To avoid a shutdown, lawmakers must approve funding for the government before Friday. According to the Treasury Department, the U.S. is at risk of default if Congress fails to raise the debt ceiling by a point likely to occur in October.
The measure was opposed by every House Republican. However, the Senate GOP refused to allow Democrats to suspend the debt limit. All Republican senators voted against the legislation in a 48-50 vote. Senate Majority Leader Chuck Schumer (D-N.Y.) voted against the legislation as a procedural move to allow him to bring it up later.
Democrats must now make a series of complex maneuvers to avoid an unpredictable sequence of events that could destroy the economy and cost millions of Americans jobs. They may be forced by the Republican opposition to pass a short-term funding bill with GOP support and then approve a debt limit suspension entirely on their own — possibly as part of their $3.5 trillion budget reconciliation plan.
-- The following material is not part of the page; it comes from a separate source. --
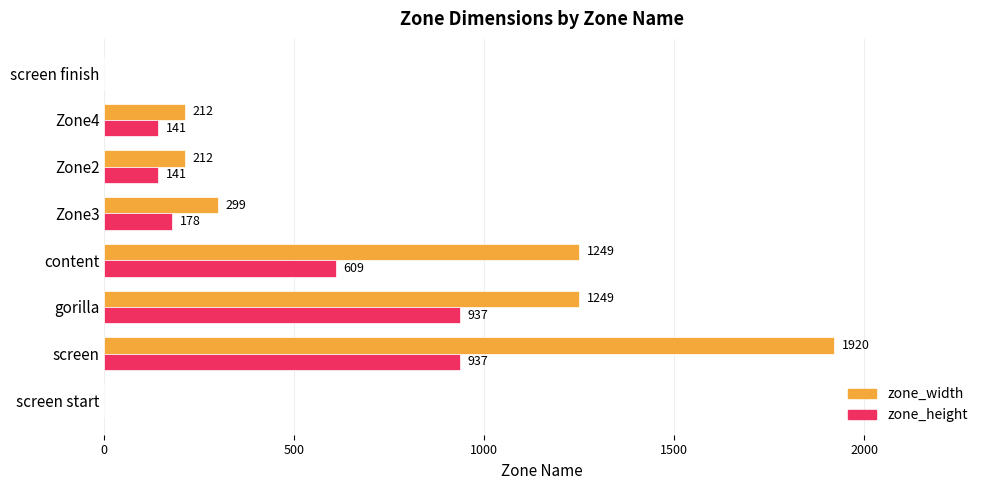

Between Zone3 and Zone4, which series saw the biggest shift?

zone_width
“The Republican Party has solidified itself as the party of default, and it will be the American people who pay the price,” Schumer said after the vote.
He added that “we’ll be taking further action” this week to try to prevent a shutdown and default. He did not specify how Democrats would proceed.
Government funding will lapse if lawmakers do not pass an appropriations bill before midnight Thursday.
Janet Yellen, Treasury Secretary to the United States, has informed lawmakers that the U.S. will run dry of options for paying its bills in October unless Congress increases the debt ceiling.
The debt limit and government funding are two separate issues. The ceiling cannot be raised or suspended, but it allows the U.S. borrow money to pay its existing obligations.
Democrats have criticized Republicans for threatening economic ruin while opposing a suspension of the debt ceiling, which they supported in the past. The party also pointed out that trillions of dollars have been spent by the GOP for emergency coronavirus assistance since the suspension was last made.
Republicans argue that their counterparts should suspend debt ceiling as they attempt to pass a $3.5 trillion investment in climate and social safety net without the GOP.
Before Monday’s vote, Senate Minority Leader Mitch McConnell (R-Ky.) reiterated that Republicans would vote in favor of a short-term funding measure that does not increase the debt ceiling.
“We will not provide Republican votes for raising the debt limit,” he said.
He tried before the failed vote to bring up an appropriations plan that does not address the borrowing limit. Sen. Patrick Leahy, D-Vt., objected to his move.